→ **COMPLETE THE FOLLOWING**
A – In the post on object serialization, repeat the passage that begins with "The problem is" and ends after "may have changed.".
B – According to the post on object serialization, which two systems supported pickling before Java?
C – Continue the post on object serialization from its last sentence.

→ **EXERCISE PASSAGE**
□ □ □
Room 101: 02/01/2010

Way back in October 2009, I threatened to write a post about how serialization can serve as a binary format. The moment of reckoning has arrived.

Object serialization is probably most widely known due to Java serialization, but of course has a long history before that. Modula-2+ supported pickling long before Java, for example, as did Smalltalk systems.

Java serialization serializes objects in a most un-object-oriented way: it separates the object’s data from its behavior. Only the data is actually serialized. The object’s behavior (namely its class) is represented symbolically (as fully qualified class names; more on that later). During deserialization, the symbolic class information is used to reconstruct the classes of objects.

The problem is that this only works properly when both serializer and deserializer agree on the interpretation of the symbolic class information. For example, when two VMs running identical versions of the code communicate via RMI (the original use of Java serialization).

If the code in the deserializer differs from that in the serializer, as is very often the case (say, when one wants to load old serialized data) problems arise. The serialized data may not describe instances of the class on the deserializing side at all, because the private representation of the class may have changed.

Tangent: Java serialization introduced an extra-linguistic mechanism for creating instances, that was not considered as part of the language design, which only foresaw objects being created via constructor calls. This too is problematic. What if the invariants imposed by the constructor change over time?

To deal with these problems, one may opt to store data using a more stable schema than the in-memory representation (e.g., a database, an agreed external data format etc.).

Alternatively, one can add conversion routines that map old representations into new ones. This requires identifying the version of the object’s class (aka the serialVersionUID) when serializing an object. This approach is problematic however. Each change of representation requires a new version number, and a new conversion routine. These must be in place before the objects are serialized.
□ □ □
→ **SUPPLIED RECORDS**
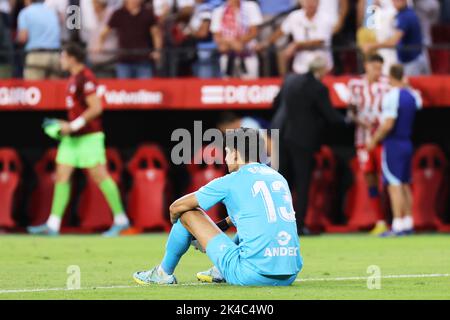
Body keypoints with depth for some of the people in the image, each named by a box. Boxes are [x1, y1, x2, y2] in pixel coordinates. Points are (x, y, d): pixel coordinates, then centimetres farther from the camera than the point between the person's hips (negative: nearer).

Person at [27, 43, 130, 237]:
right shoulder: (74, 78, 15)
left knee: (99, 176, -7)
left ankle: (120, 219, 2)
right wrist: (67, 126, 14)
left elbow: (96, 108, -21)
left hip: (89, 136, -10)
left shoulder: (85, 79, -14)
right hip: (72, 137, 10)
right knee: (62, 175, 3)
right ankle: (53, 225, 1)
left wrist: (74, 125, -20)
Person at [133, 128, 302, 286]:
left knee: (188, 213, 9)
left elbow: (176, 208, 10)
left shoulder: (230, 182, -1)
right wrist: (224, 223, 48)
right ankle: (220, 272, 48)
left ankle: (164, 273, 29)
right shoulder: (279, 178, 15)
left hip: (251, 275, -6)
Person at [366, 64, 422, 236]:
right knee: (405, 185, 14)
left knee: (394, 185, -7)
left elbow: (388, 124, -21)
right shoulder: (413, 96, 7)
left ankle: (398, 225, -10)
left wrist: (374, 140, -10)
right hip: (407, 143, 8)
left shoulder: (392, 96, -16)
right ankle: (408, 223, 16)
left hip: (393, 144, -8)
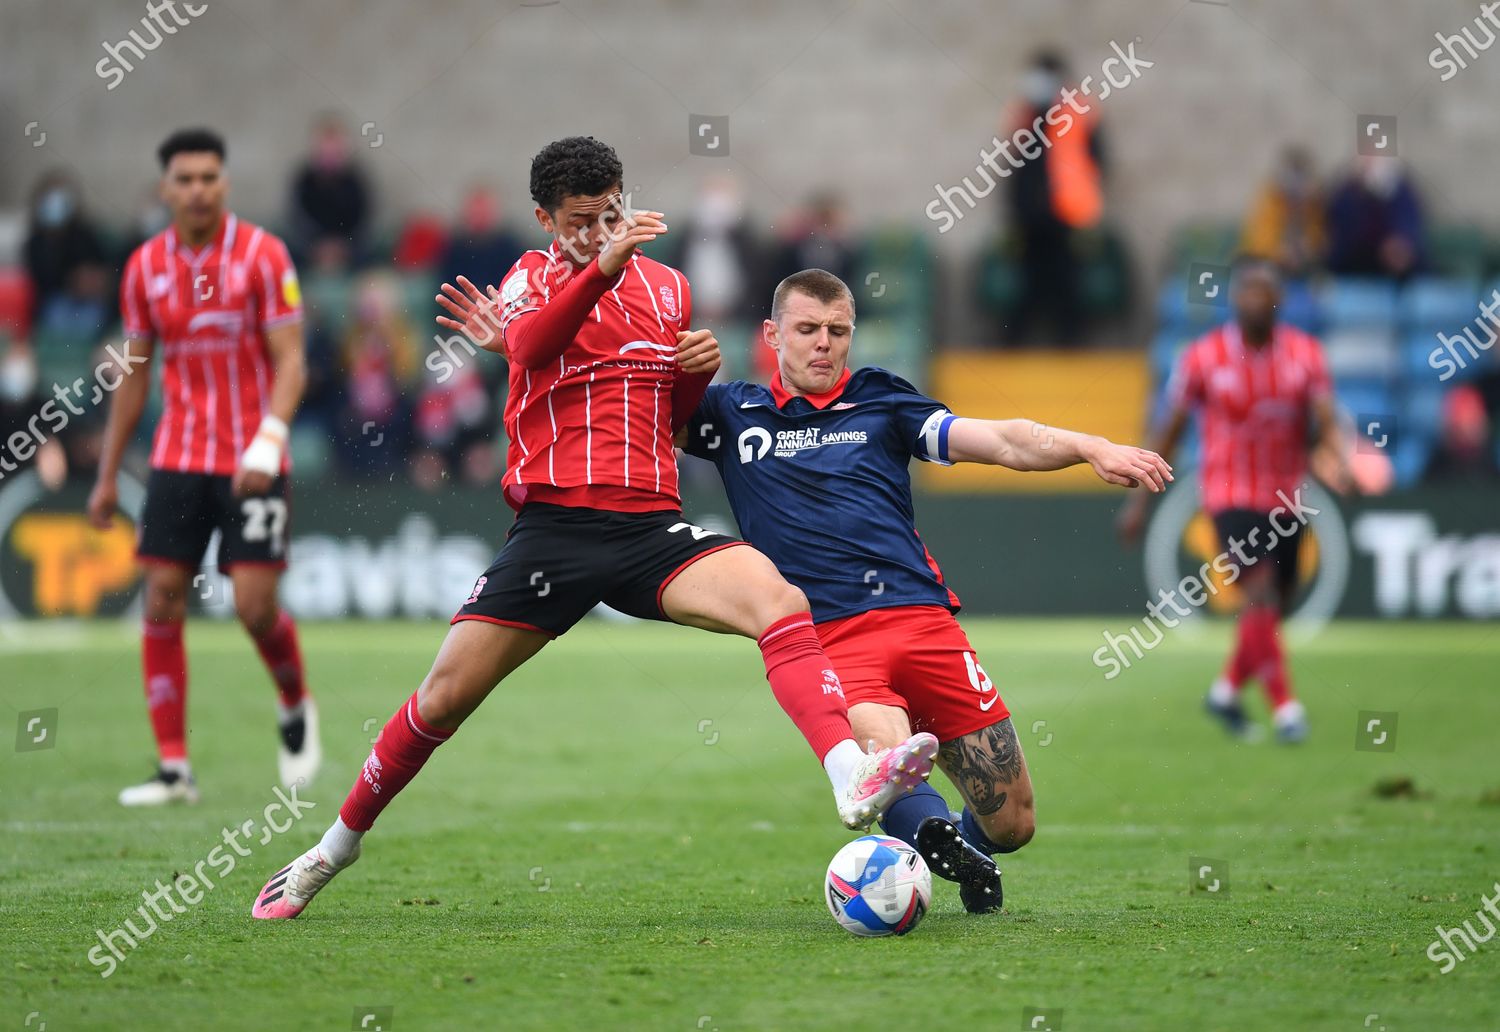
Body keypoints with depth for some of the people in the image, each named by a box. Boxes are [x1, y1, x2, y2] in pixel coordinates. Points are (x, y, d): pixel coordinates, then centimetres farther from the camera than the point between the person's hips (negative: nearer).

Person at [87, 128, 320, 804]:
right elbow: (133, 374, 13)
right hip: (177, 461, 4)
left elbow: (290, 361, -9)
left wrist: (269, 441, -24)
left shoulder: (262, 255, -7)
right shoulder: (146, 266, 5)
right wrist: (107, 477, 13)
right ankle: (173, 768, 2)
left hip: (253, 464, -4)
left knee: (254, 604, -10)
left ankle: (295, 709, 21)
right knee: (162, 602, -3)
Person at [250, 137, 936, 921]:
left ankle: (853, 780, -42)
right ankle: (337, 845, 20)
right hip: (553, 525, -2)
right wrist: (602, 267, -35)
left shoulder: (667, 287, 16)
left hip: (651, 526, 2)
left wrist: (700, 371, 4)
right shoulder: (532, 279, 6)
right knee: (446, 694, -1)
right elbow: (531, 344, -20)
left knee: (780, 601, -26)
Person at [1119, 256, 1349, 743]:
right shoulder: (1204, 357, -7)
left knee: (1273, 608, 11)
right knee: (1260, 591, -20)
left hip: (1286, 497, 4)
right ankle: (1283, 705, -18)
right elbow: (1171, 429, 1)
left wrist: (1335, 457, -31)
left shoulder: (1305, 352, -1)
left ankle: (1227, 689, 33)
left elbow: (1325, 419, -8)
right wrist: (1140, 499, 3)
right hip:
□ □ □
→ **ANSWERS TO THIS EXERCISE**
A –
The problem is that this only works properly when both serializer and deserializer agree on the interpretation of the symbolic class information. For example, when two VMs running identical versions of the code communicate via RMI (the original use of Java serialization).

If the code in the deserializer differs from that in the serializer, as is very often the case (say, when one wants to load old serialized data) problems arise. The serialized data may not describe instances of the class on the deserializing side at all, because the private representation of the class may have changed.

B – Modula-2+ and Smalltalk systems.

C –
The reliance on class names is also an issue. What of anonymous classes? This is a problem in any case, but aggravated due to the reliance on names.

Tangent: the serialization team was, however, perfectly justified in assuming every class had a well defined name. They were working with Java 1.0, before the introduction of inner classes. Likewise, the inner class team was working on a system without serialization. No one saw the conflict until after the release combining the two - when it was far too late to do much about it.

In contrast, if one actually serializes the objects rather than just the data (that is, one serializes the data and the behavior), the serialized objects are much more self contained. (at some point one still wants to cut things off, but at stable APIs like Object).

If you want to bring old objects up to date, you must convert them; but:

You don’t have to; they work exactly as they did the day they were serialized, just like a mummy come to life.
You can add the conversion after the fact, at any time; for example, you can deserialize and then convert. The only requirement is that the necessary information is available via the object’s public API.

The serialization team didn’t have the option of serializing the classes in the manner just described. The Java byte code verifier makes that impossible. The verifier imposes a nominal type system, which means you cannot have two classes with the same name running in the same class loader.

Tangent: The wonders of byte code verification probably deserve a post of their own. For now, just note this as another example of the kind of difficult-to-foresee interactions that occur between seemingly unrelated parts of a complex system.

Assume we have a system where we can serialize objects including their behavior. Can we use the serialization format as a binary format for code? Specifically, can we use serialized class objects as our binary format?

In Newspeak, top level classes, also known as module declarations, are stateless. Hence the serialized form of these class objects is stateless as well, fulfilling a key requirement for a binary code representation.

Module declarations have no external dependencies, so we needn’t serialize a great tangle of objects as is often the case with object serialization.

Tangent: This is what a module is supposed to be: something that can be built independently! This also means that you can load modules declarations in any order. I note with glee that this runs against the entire tradition of ADTs as the basis for software modularity.

Entire applications can be represented this way as well - it’s simply a matter of creating an object that ties together the various module declarations used by the application. This source form of this object acts like your makefile, and its serialized form is analogous to an executable (or a JAR or whatever). To make this more concrete:

A Newspeak application is an object conforming to a standard API. This API consists of a single method, main:args:.

class BraveNewWorldExplorerApp fileBrowserClass: fb = (

| BraveNewWorldExplorer = fb. |

)(

“MAIN METHOD”

public main: platform args: argv = (

| fn |

fn:: argv at: 1 ifAbsent:[ 'C:/Users'].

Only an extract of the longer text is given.